Astronaut Jeanette Epps Pulled from NASA Space Station Assignment

Dr. Jeanette Epps.
Photo by Robert Markowitz/NASA

NASA astronaut Jeanette Epps, who had been selected to become the first African American crew member to live on board the International Space Station, was unexpectedly pulled from her June flight mission.

Epps, who had begun training for her assignment aboard Expedition 56-57, will return to Johnson Space Center in Houston. NASA announced that Serena Auñón-Chancellor, a fellow member of Epps’s astronaut class, would take Epps’s place.

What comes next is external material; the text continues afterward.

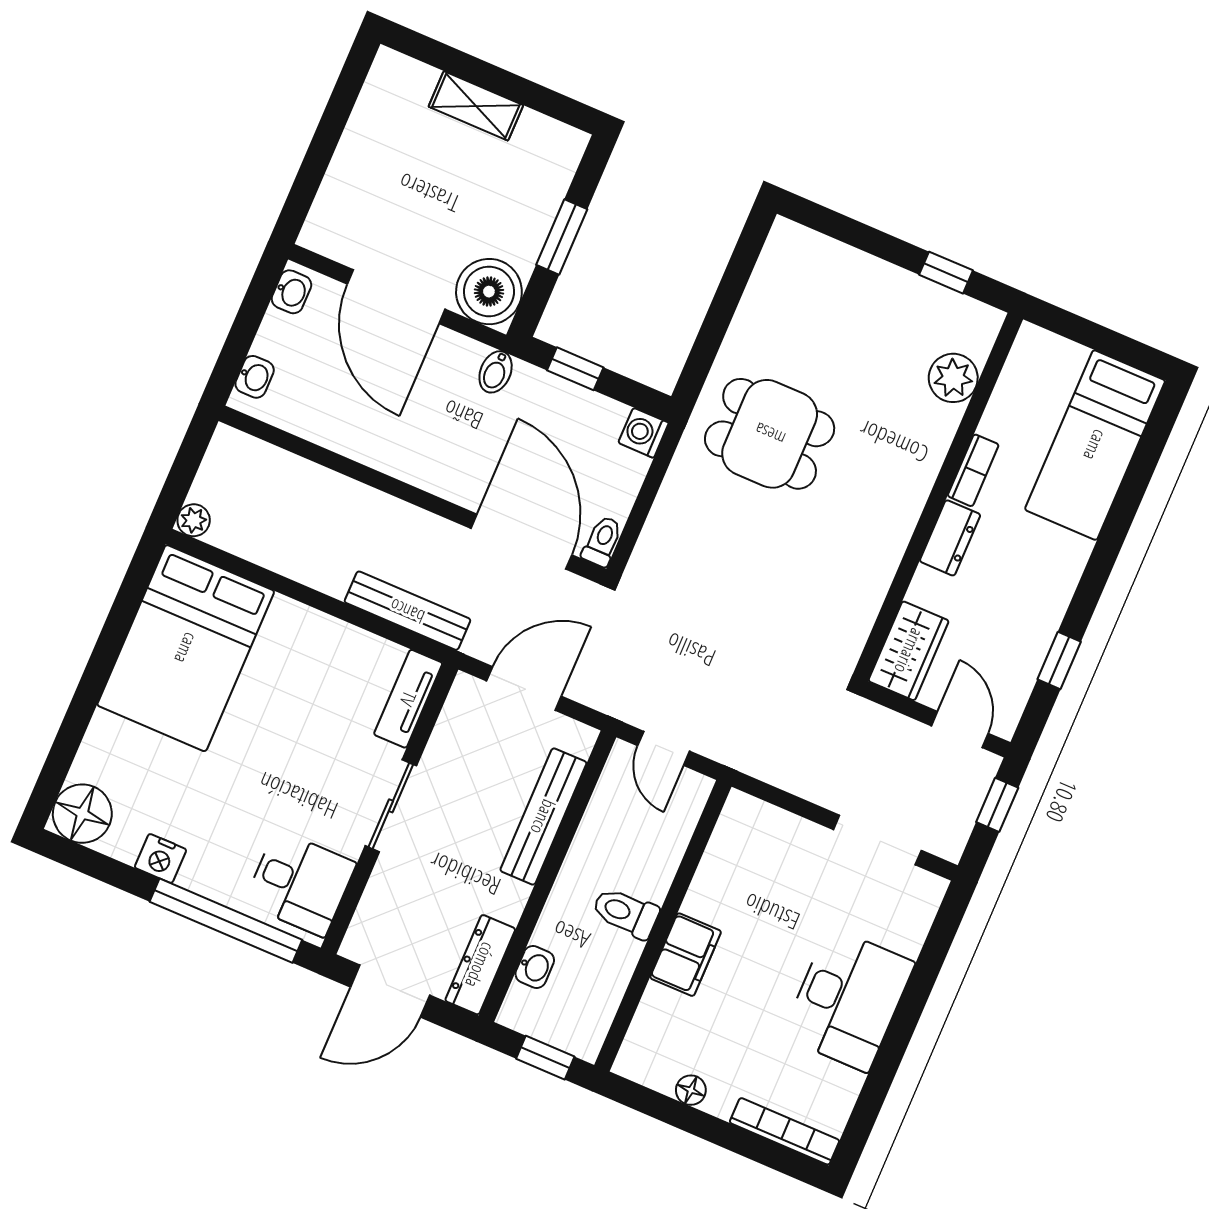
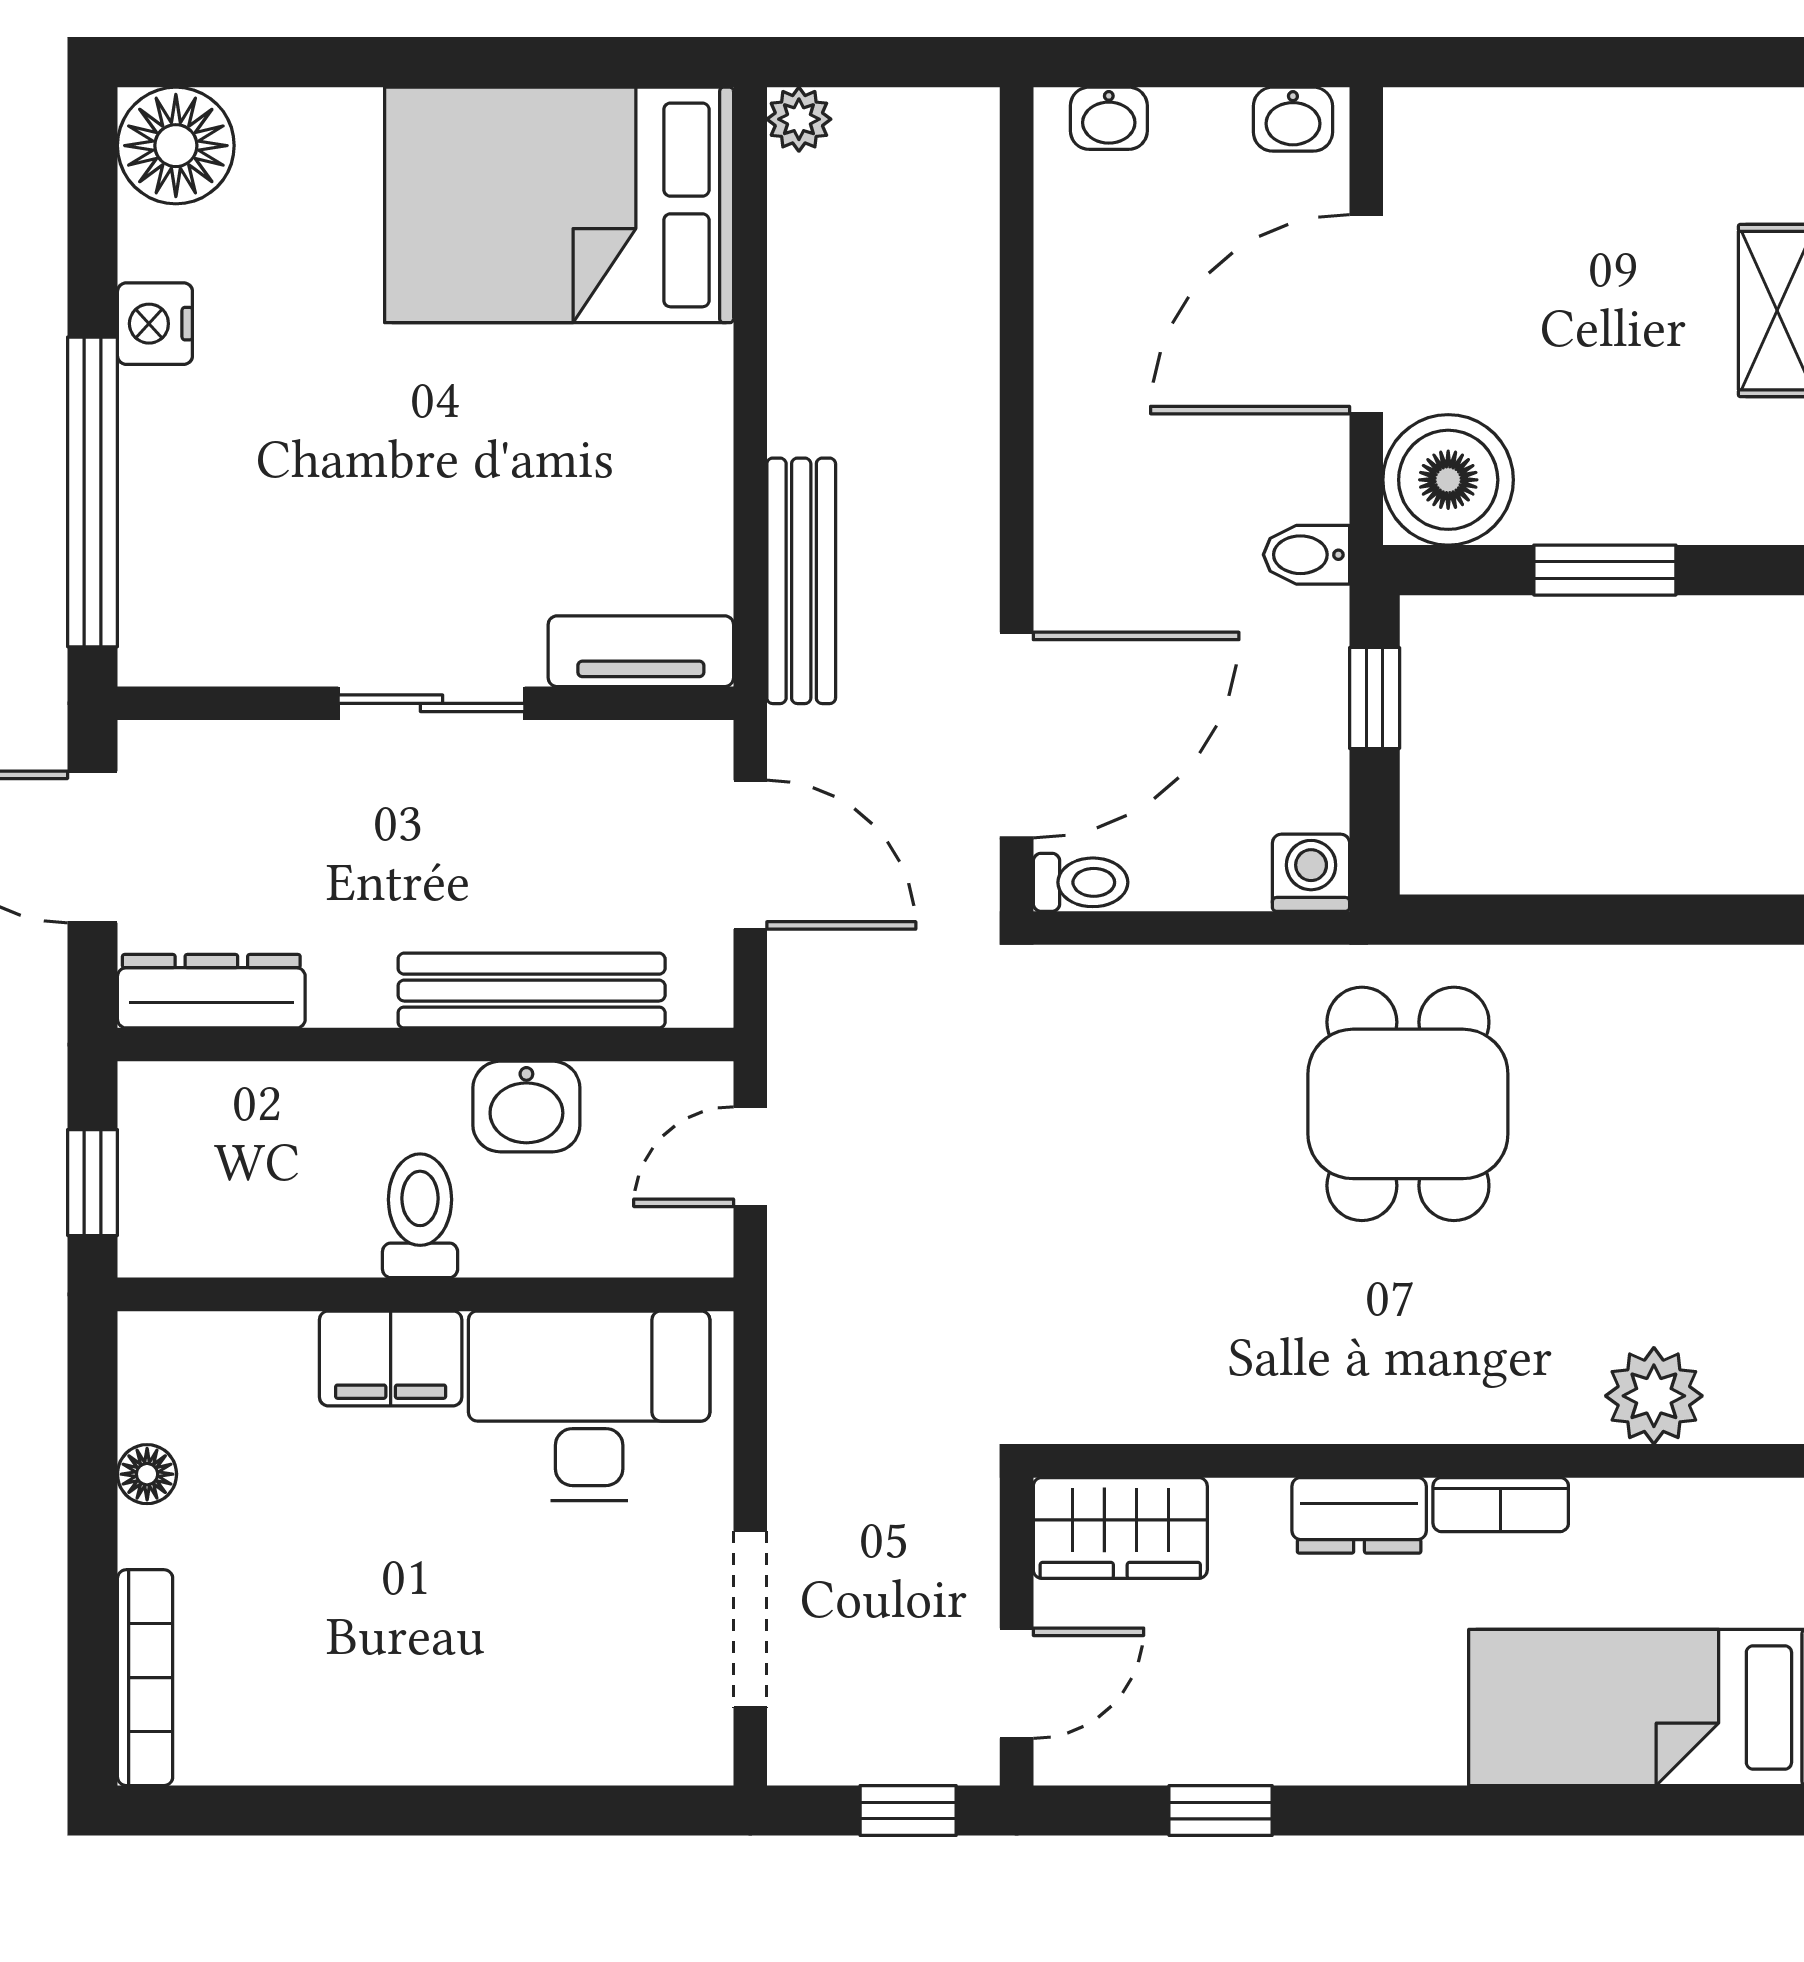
desk: (300, 883) -> (219, 598), removed
washbasin: (535, 967) -> (526, 1107), moved, width x1.38, depth x1.45
desk: (848, 999) -> (589, 1406), moved, turned 180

Auñón-Chancellor has a medical degree and previously served as a surgeon and managed medical operations for a range of NASA missions.

Epps holds a PhD in aerospace engineering and was selected as a NASA astronaut in 2009 after working for the CIA for seven years. NASA did not give an explanation for the crew change. However, Epps’s brother blamed racism at the space agency, stating, “My sister Dr. Jeannette Epps has been fighting against oppressive racism and misogynists at NASA for a while, and now they are holding her back by allowing a Caucasian astronaut to take her place!”

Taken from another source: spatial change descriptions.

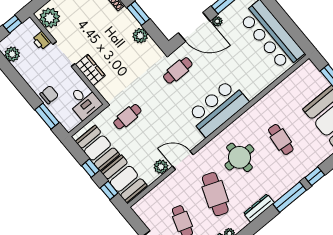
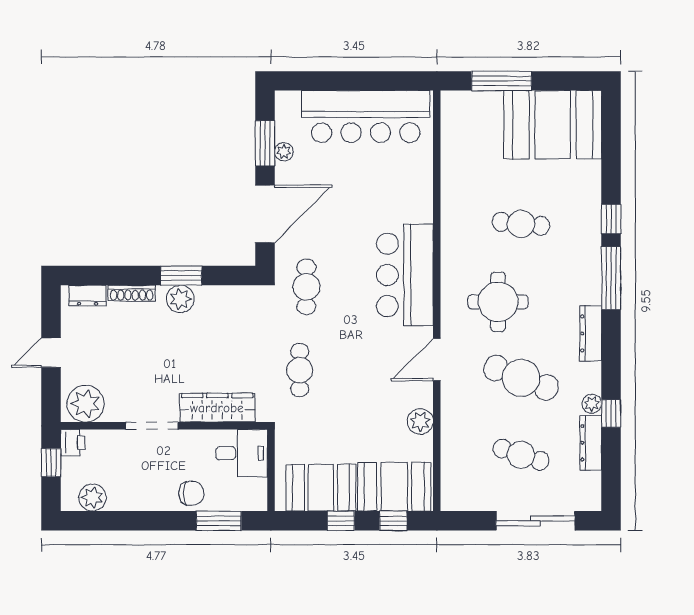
plant: (217, 21) -> (284, 152), moved
plant: (140, 36) -> (180, 299), moved
printer: (41, 41) -> (73, 443), moved, turned -90
wardrobe: (90, 70) -> (217, 408), width x1.50
chair: (49, 95) -> (192, 493), turned 90
cafe table: (127, 117) -> (300, 370), moved
door: (183, 160) -> (437, 360), moved

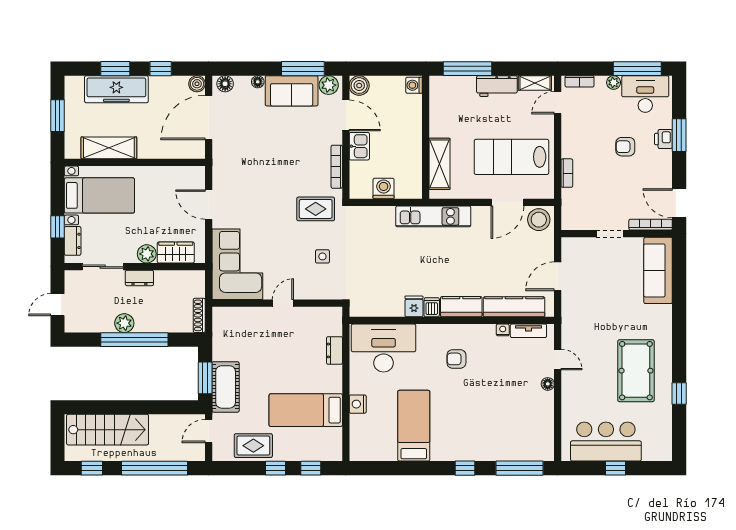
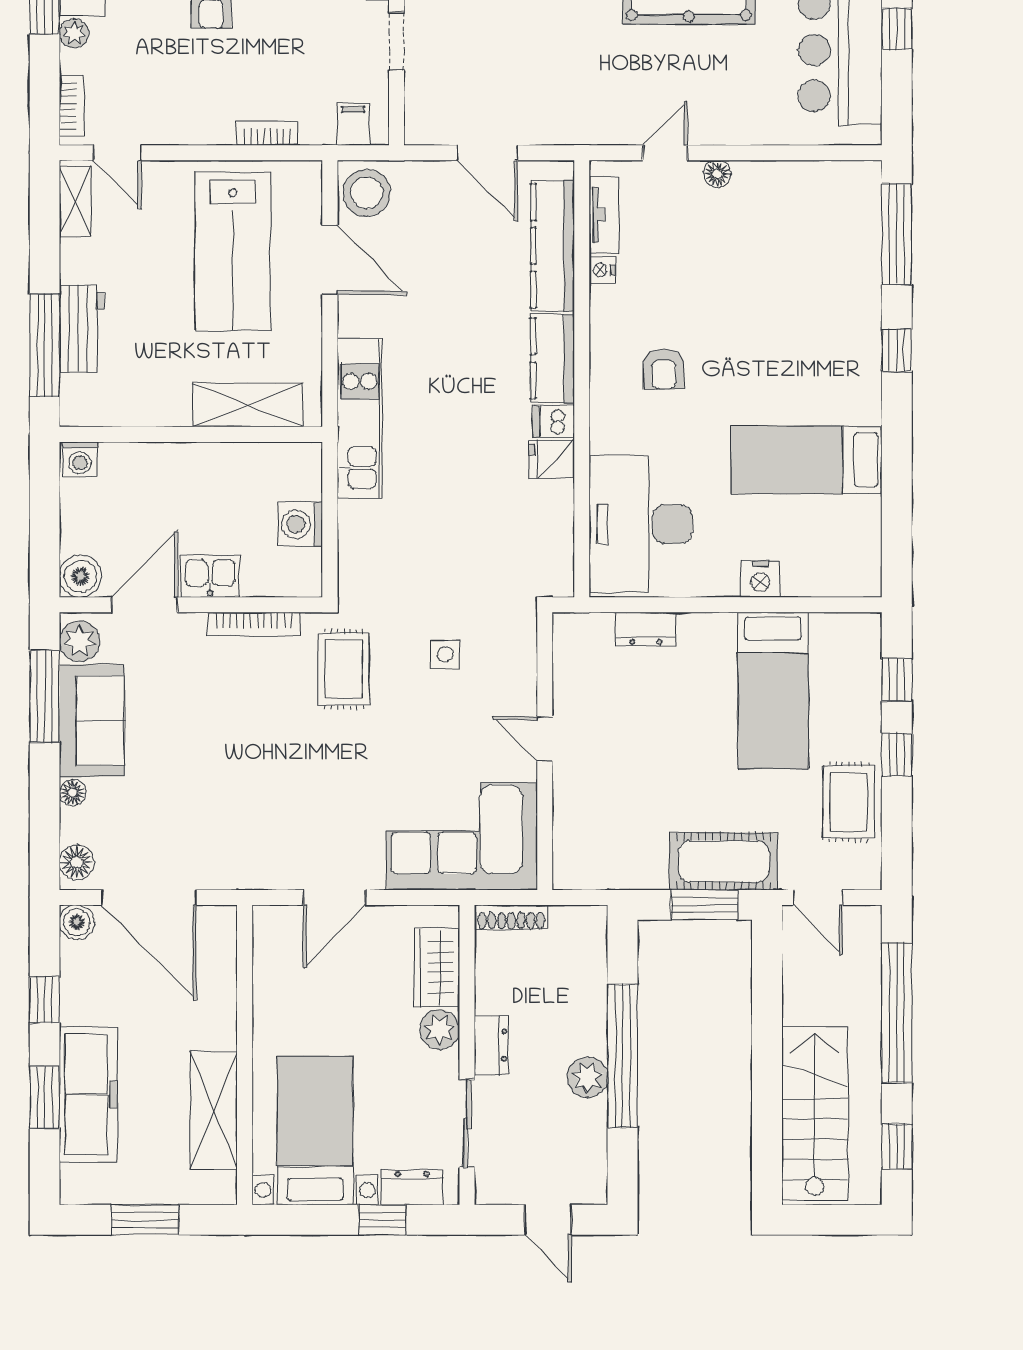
workbench: (497, 86) -> (82, 329), moved
filing cabinet: (571, 213) -> (353, 124), added
shoe rack: (199, 315) -> (511, 917), moved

In a response to a request for more information, Johnson Space Center spokeswoman Brandi Dean said, “A number of factors are considered when making flight assignments. However, these decisions are personnel matters for which NASA doesn’t provide information.”

NASA does not usually say why crews are reassigned, unless there is a medical reason. Epps said that she did not have a medical condition or family problem that would have prevented her from participating in the mission and that her overseas training in Russia and Kazakhstan had been successful.

Fourteen African American astronauts have flown in space, and several have visited the space station. In 2008, astronaut Leland Melvin was part of the space shuttle crew that delivered the Columbus science laboratory to the space station.